▶ TASK INSTRUCTIONS
Print every one of the rows below verbatim, changing nothing.

## START INFORMATION GIVEN

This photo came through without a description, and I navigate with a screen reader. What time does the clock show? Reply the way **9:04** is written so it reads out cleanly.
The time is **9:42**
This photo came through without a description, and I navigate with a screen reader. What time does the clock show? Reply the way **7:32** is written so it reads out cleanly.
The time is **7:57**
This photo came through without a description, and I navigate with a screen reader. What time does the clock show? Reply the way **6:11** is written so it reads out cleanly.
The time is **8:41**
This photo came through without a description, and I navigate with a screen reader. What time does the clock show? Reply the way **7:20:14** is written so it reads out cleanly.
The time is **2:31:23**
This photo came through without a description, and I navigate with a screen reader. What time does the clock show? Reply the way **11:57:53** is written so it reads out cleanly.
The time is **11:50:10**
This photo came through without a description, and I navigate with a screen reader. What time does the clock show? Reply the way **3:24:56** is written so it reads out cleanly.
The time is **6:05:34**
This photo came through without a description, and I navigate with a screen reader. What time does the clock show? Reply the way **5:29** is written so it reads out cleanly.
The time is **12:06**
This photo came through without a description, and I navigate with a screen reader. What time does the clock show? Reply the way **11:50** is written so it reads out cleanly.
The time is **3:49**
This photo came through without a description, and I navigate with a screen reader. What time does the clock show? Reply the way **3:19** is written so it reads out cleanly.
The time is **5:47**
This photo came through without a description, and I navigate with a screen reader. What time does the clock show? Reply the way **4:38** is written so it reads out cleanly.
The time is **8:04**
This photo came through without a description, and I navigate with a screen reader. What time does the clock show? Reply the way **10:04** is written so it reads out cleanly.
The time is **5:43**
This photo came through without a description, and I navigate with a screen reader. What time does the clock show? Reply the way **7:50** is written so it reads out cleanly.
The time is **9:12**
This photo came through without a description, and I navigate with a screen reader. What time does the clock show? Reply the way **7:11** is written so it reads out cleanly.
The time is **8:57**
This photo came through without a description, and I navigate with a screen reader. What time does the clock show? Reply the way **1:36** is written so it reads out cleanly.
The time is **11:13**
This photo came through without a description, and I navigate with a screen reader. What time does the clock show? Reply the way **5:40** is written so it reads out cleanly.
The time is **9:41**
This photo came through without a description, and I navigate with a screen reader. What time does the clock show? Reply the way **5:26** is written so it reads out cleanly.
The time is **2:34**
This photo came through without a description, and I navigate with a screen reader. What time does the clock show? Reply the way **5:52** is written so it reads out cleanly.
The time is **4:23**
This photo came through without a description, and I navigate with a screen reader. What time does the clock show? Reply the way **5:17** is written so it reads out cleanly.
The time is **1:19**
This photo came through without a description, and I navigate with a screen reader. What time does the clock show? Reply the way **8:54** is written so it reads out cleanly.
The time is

## END INFORMATION GIVEN

▶ WRITTEN RESPONSE
This photo came through without a description, and I navigate with a screen reader. What time does the clock show? Reply the way **9:04** is written so it reads out cleanly.
The time is **9:42**
This photo came through without a description, and I navigate with a screen reader. What time does the clock show? Reply the way **7:32** is written so it reads out cleanly.
The time is **7:57**
This photo came through without a description, and I navigate with a screen reader. What time does the clock show? Reply the way **6:11** is written so it reads out cleanly.
The time is **8:41**
This photo came through without a description, and I navigate with a screen reader. What time does the clock show? Reply the way **7:20:14** is written so it reads out cleanly.
The time is **2:31:23**
This photo came through without a description, and I navigate with a screen reader. What time does the clock show? Reply the way **11:57:53** is written so it reads out cleanly.
The time is **11:50:10**
This photo came through without a description, and I navigate with a screen reader. What time does the clock show? Reply the way **3:24:56** is written so it reads out cleanly.
The time is **6:05:34**
This photo came through without a description, and I navigate with a screen reader. What time does the clock show? Reply the way **5:29** is written so it reads out cleanly.
The time is **12:06**
This photo came through without a description, and I navigate with a screen reader. What time does the clock show? Reply the way **11:50** is written so it reads out cleanly.
The time is **3:49**
This photo came through without a description, and I navigate with a screen reader. What time does the clock show? Reply the way **3:19** is written so it reads out cleanly.
The time is **5:47**
This photo came through without a description, and I navigate with a screen reader. What time does the clock show? Reply the way **4:38** is written so it reads out cleanly.
The time is **8:04**
This photo came through without a description, and I navigate with a screen reader. What time does the clock show? Reply the way **10:04** is written so it reads out cleanly.
The time is **5:43**
This photo came through without a description, and I navigate with a screen reader. What time does the clock show? Reply the way **7:50** is written so it reads out cleanly.
The time is **9:12**
This photo came through without a description, and I navigate with a screen reader. What time does the clock show? Reply the way **7:11** is written so it reads out cleanly.
The time is **8:57**
This photo came through without a description, and I navigate with a screen reader. What time does the clock show? Reply the way **1:36** is written so it reads out cleanly.
The time is **11:13**
This photo came through without a description, and I navigate with a screen reader. What time does the clock show? Reply the way **5:40** is written so it reads out cleanly.
The time is **9:41**
This photo came through without a description, and I navigate with a screen reader. What time does the clock show? Reply the way **5:26** is written so it reads out cleanly.
The time is **2:34**
This photo came through without a description, and I navigate with a screen reader. What time does the clock show? Reply the way **5:52** is written so it reads out cleanly.
The time is **4:23**
This photo came through without a description, and I navigate with a screen reader. What time does the clock show? Reply the way **5:17** is written so it reads out cleanly.
The time is **1:19**
This photo came through without a description, and I navigate with a screen reader. What time does the clock show? Reply the way **8:54** is written so it reads out cleanly.
The time is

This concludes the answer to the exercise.